The reframing of prostitution in Canadian public policy is perhaps most explicitly viewed in the words of Minister of Justice Peter MacKay, who stated:

“Bill C-36 reflects a fundamental paradigm shift towards the treatment of prostitution as a form of sexual exploitation…any constitutional analysis would be based on its new legislative objectives and framework.”

But criminalizing the purchase of sex will not stop the industry’s clients from seeking it out; it will only influence the way in which they do so, and in a manner that will make it even more dangerous. The federal government’s proposed legislation also fails to address the many safety, health, and ethical concerns that sex workers have, and which may be more adequately addressed by a different legislative response. Yet while both the Liberal and NDP Party have criticized the unconstitutionality of Bill C-36, neither has offered a viable policy alternative.

One potential alternative is the ‘New Zealand Model’, under which brothels, escort agencies, and soliciting are decriminalized and overseen by a regulatory scheme. The model is characterized by workplace health and safety rules developed by a sex workers’ collective, a disputes tribunal that oversee issues related to contracts made for the purchase of sex, and a Labour Inspectorate and Mediation Service to deal with employer-employee disputes.

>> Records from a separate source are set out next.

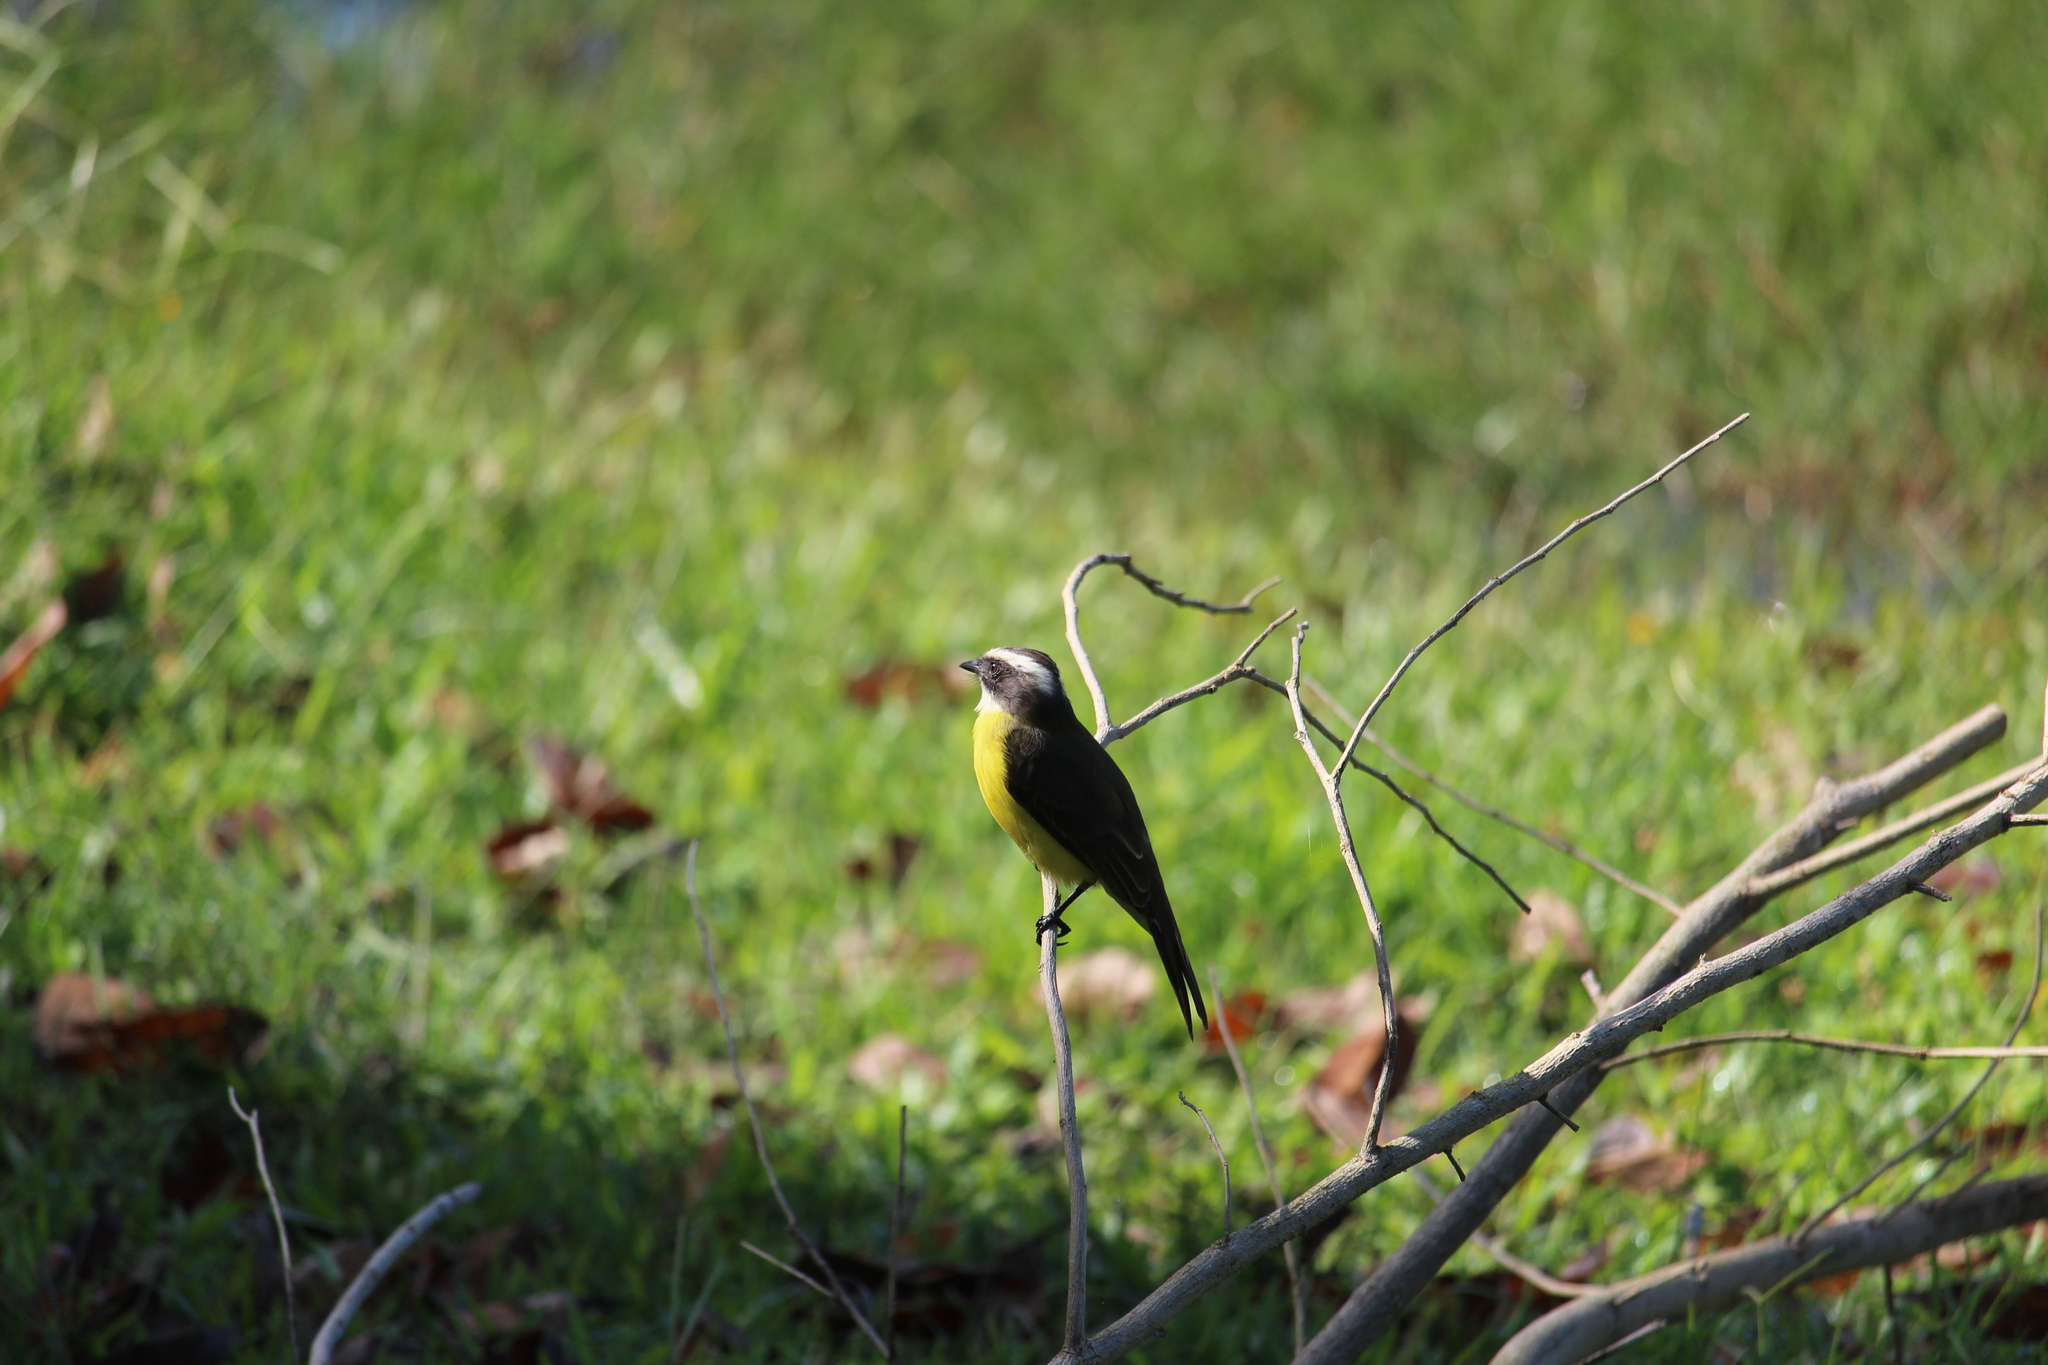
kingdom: Animalia
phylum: Chordata
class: Aves
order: Passeriformes
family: Tyrannidae
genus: Myiozetetes
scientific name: Myiozetetes similis
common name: Social flycatcher
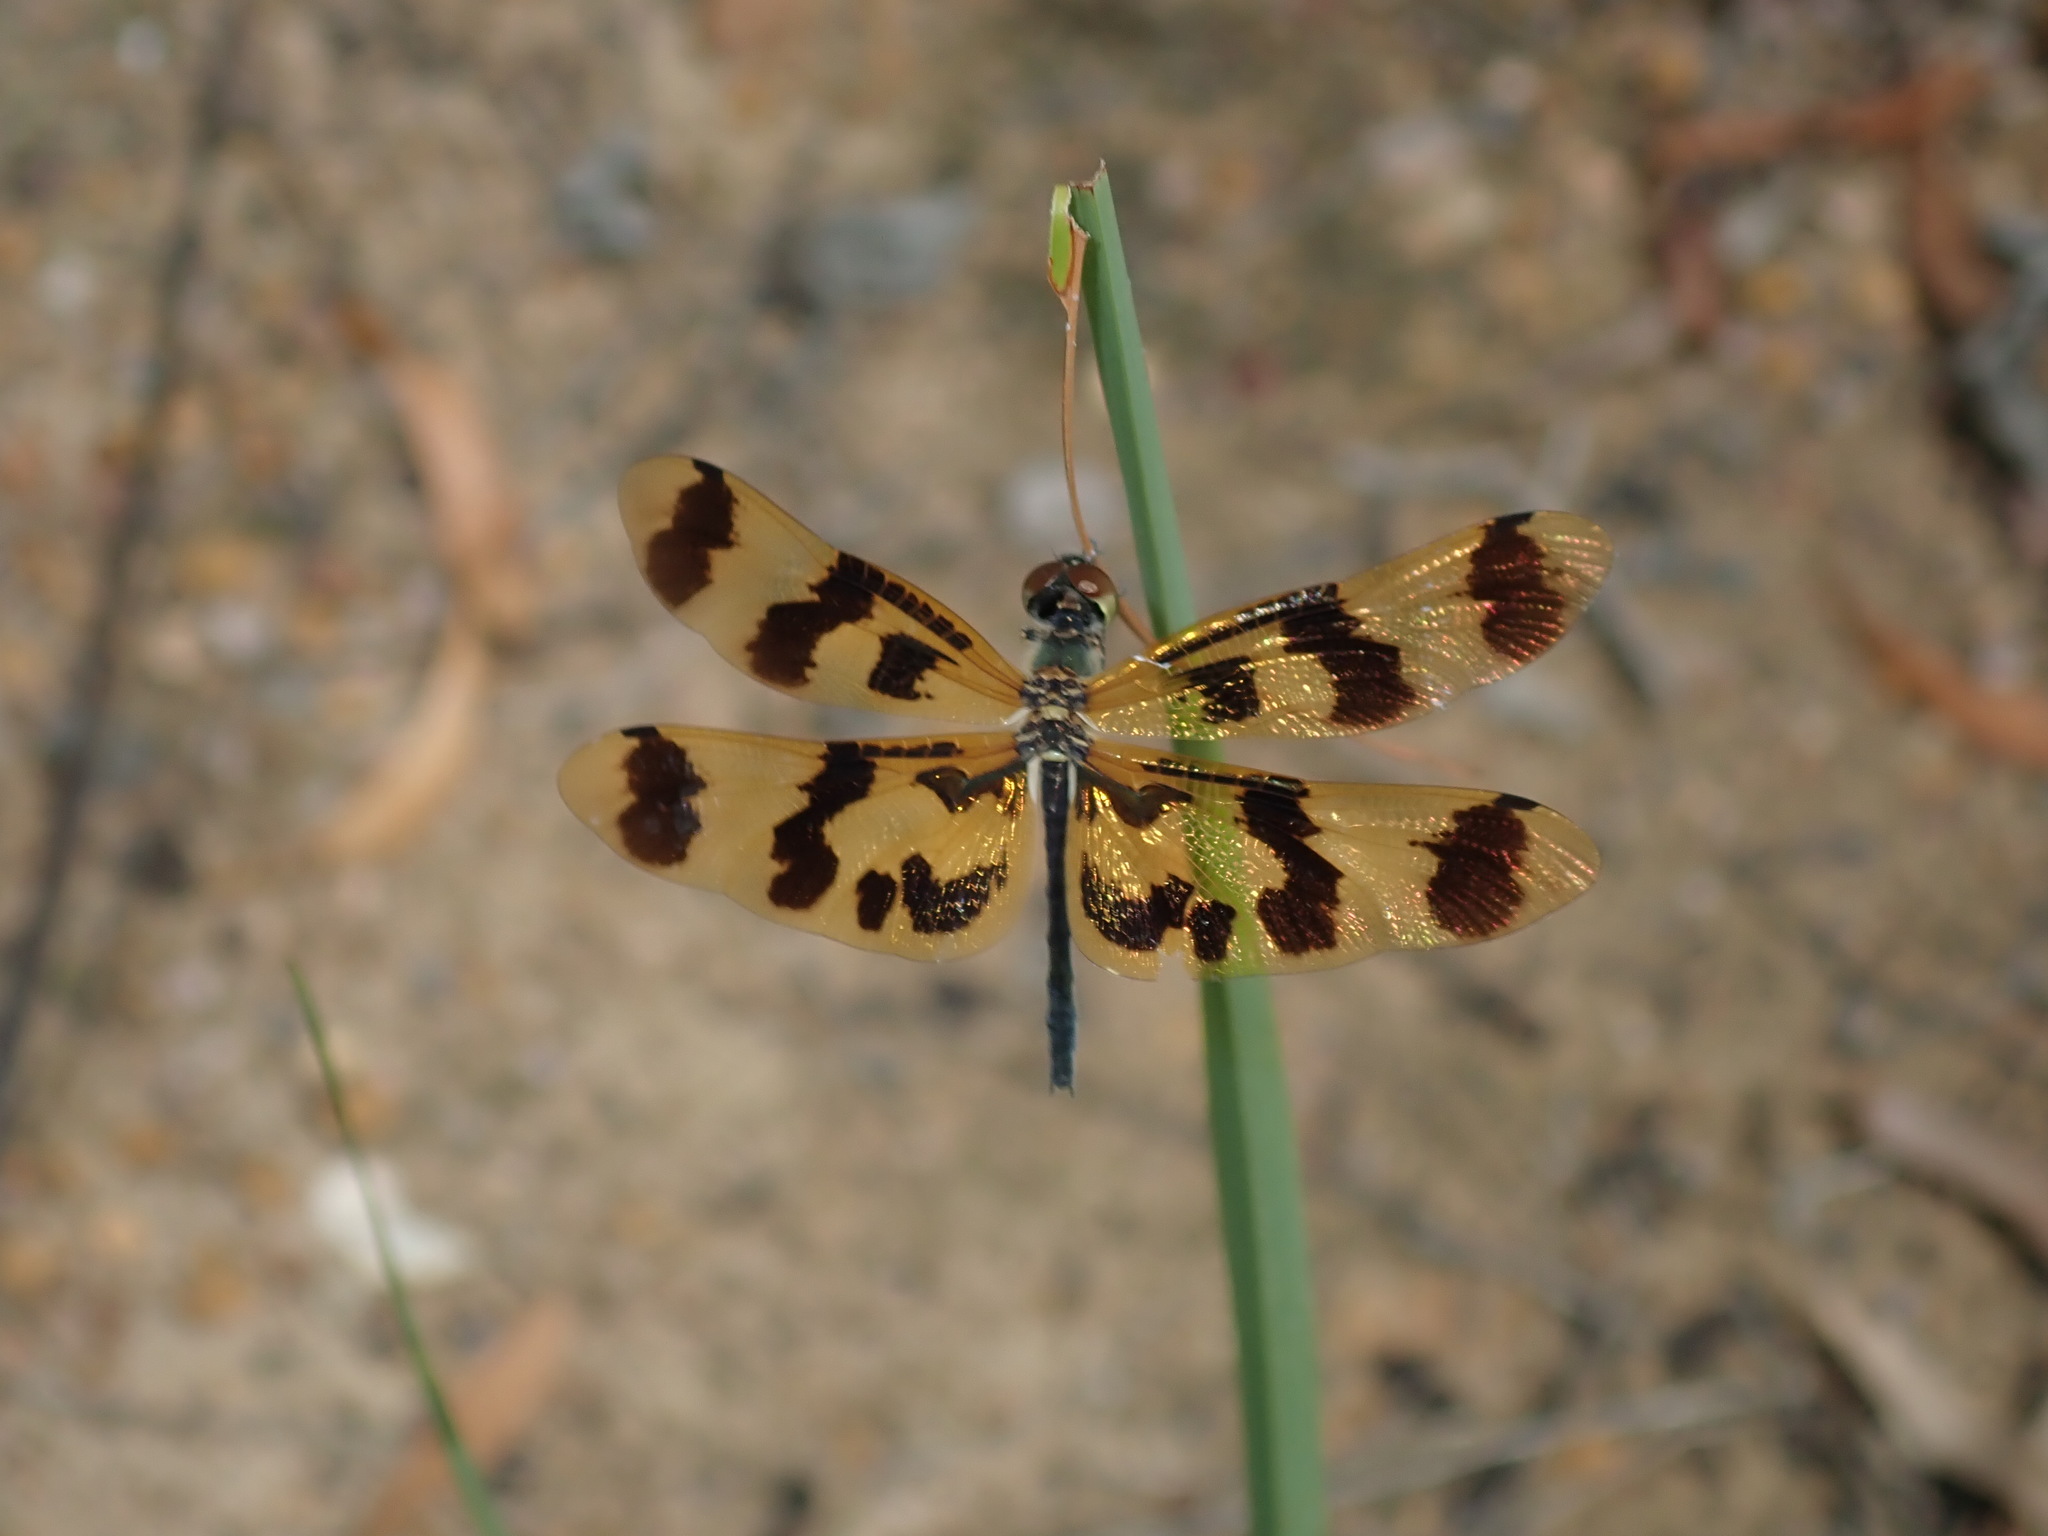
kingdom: Animalia
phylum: Arthropoda
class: Insecta
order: Odonata
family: Libellulidae
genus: Rhyothemis
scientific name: Rhyothemis graphiptera
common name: Graphic flutterer
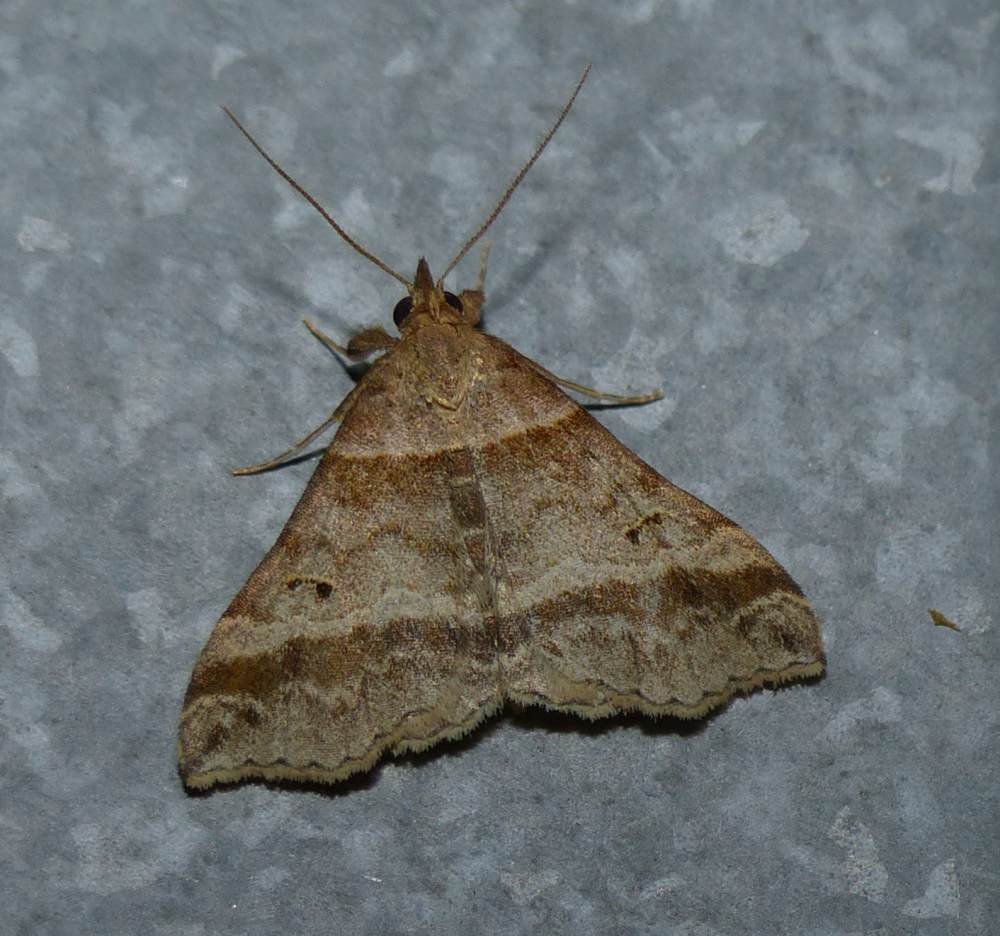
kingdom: Animalia
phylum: Arthropoda
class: Insecta
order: Lepidoptera
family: Erebidae
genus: Phaeolita
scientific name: Phaeolita pyramusalis
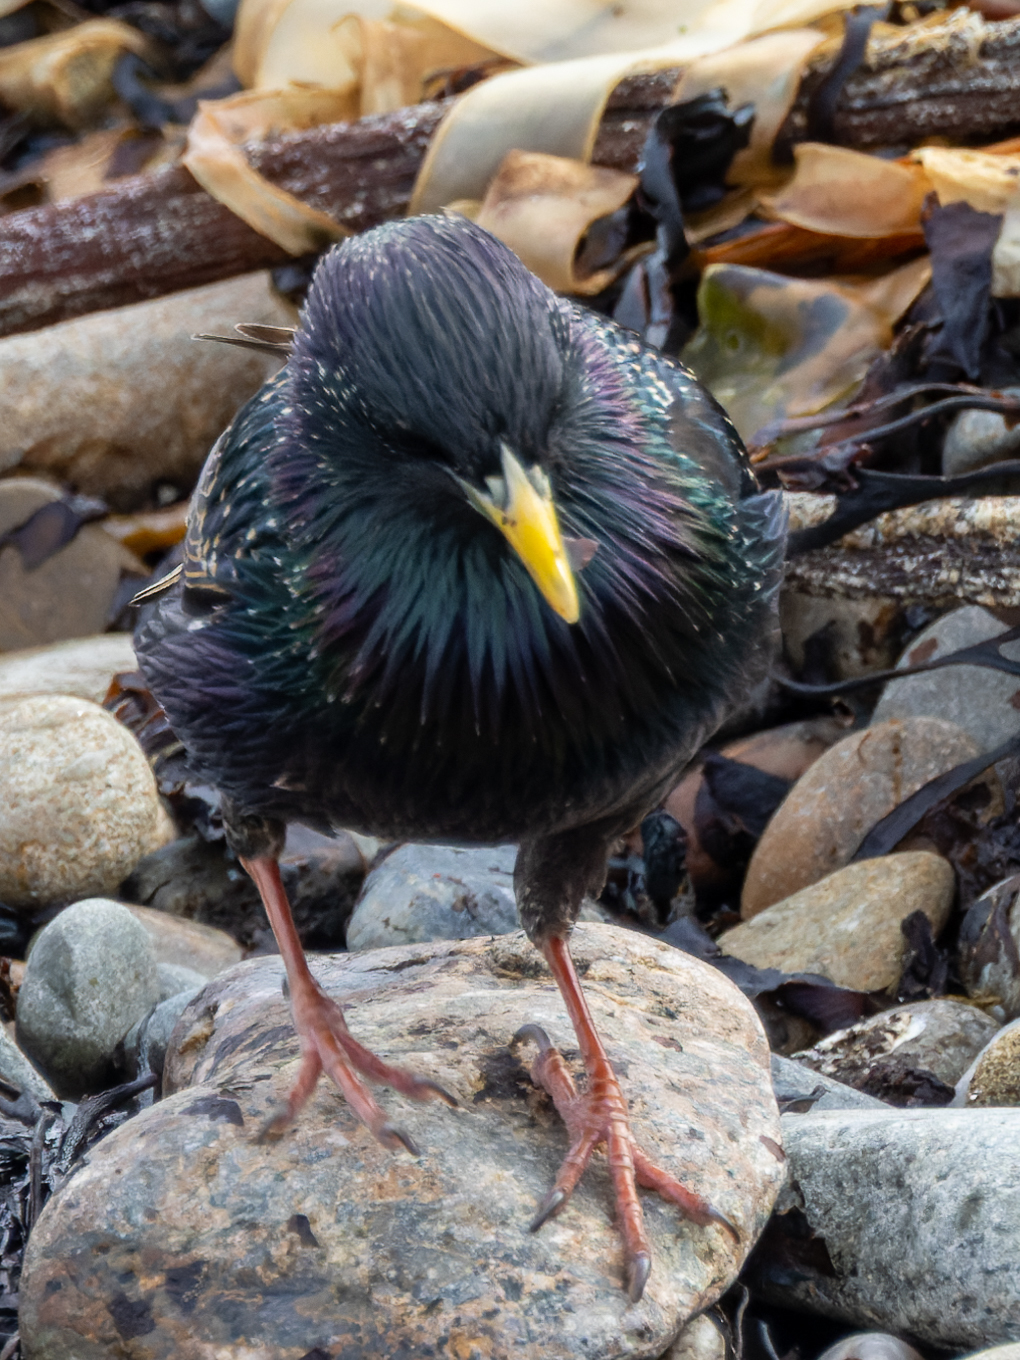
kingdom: Animalia
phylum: Chordata
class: Aves
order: Passeriformes
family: Sturnidae
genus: Sturnus
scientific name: Sturnus vulgaris
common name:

Responsibility for determining zoning by-laws and by-laws related to the advertisement of sex work falls to municipal governments.

An early report on the effectiveness of the New Zealand model has been largely positive, yet there is need for improvement in working conditions and violence prevention. A Canadian response using an appropriate combination of national and local regulation, licensing, and zoning would surely pass constitutional scrutiny. It would also address the Justices’ main concerns regarding the security and well-being of sex workers. But this is a far cry from what has been proposed.

On Monday night, Bill C-36 passed the House of Commons by a 156-124 vote. It will now need to pass the Senate — a formality at best, with a majority government pushing for its adoption. Yet as confident as the federal government may be that the new legislation will be in place before the existing laws expire in December, sex worker advocacy groups are equally as confident in their ability to subsequently bring forth a court challenge on its constitutionality — and the impact that the new laws have on sex workers will no doubt be an evidentiary concern in the case. After the long judiciary and appeals process, it will be interesting to see if Parliament should have just listened to the Supreme Court the first time around.

Alexis Mulvenna is a 2017 Master of Public Policy candidate at the School of Public Policy and Governance, and a 2017 Juris Doctor candidate at the University of Toronto Faculty of Law. She holds a Bachelor of Management and Organizational Studies from Western University, where she completed a double major in business management and psychology. Alexis has a keen interest in the intersection of law and policy, and in many areas of social policy.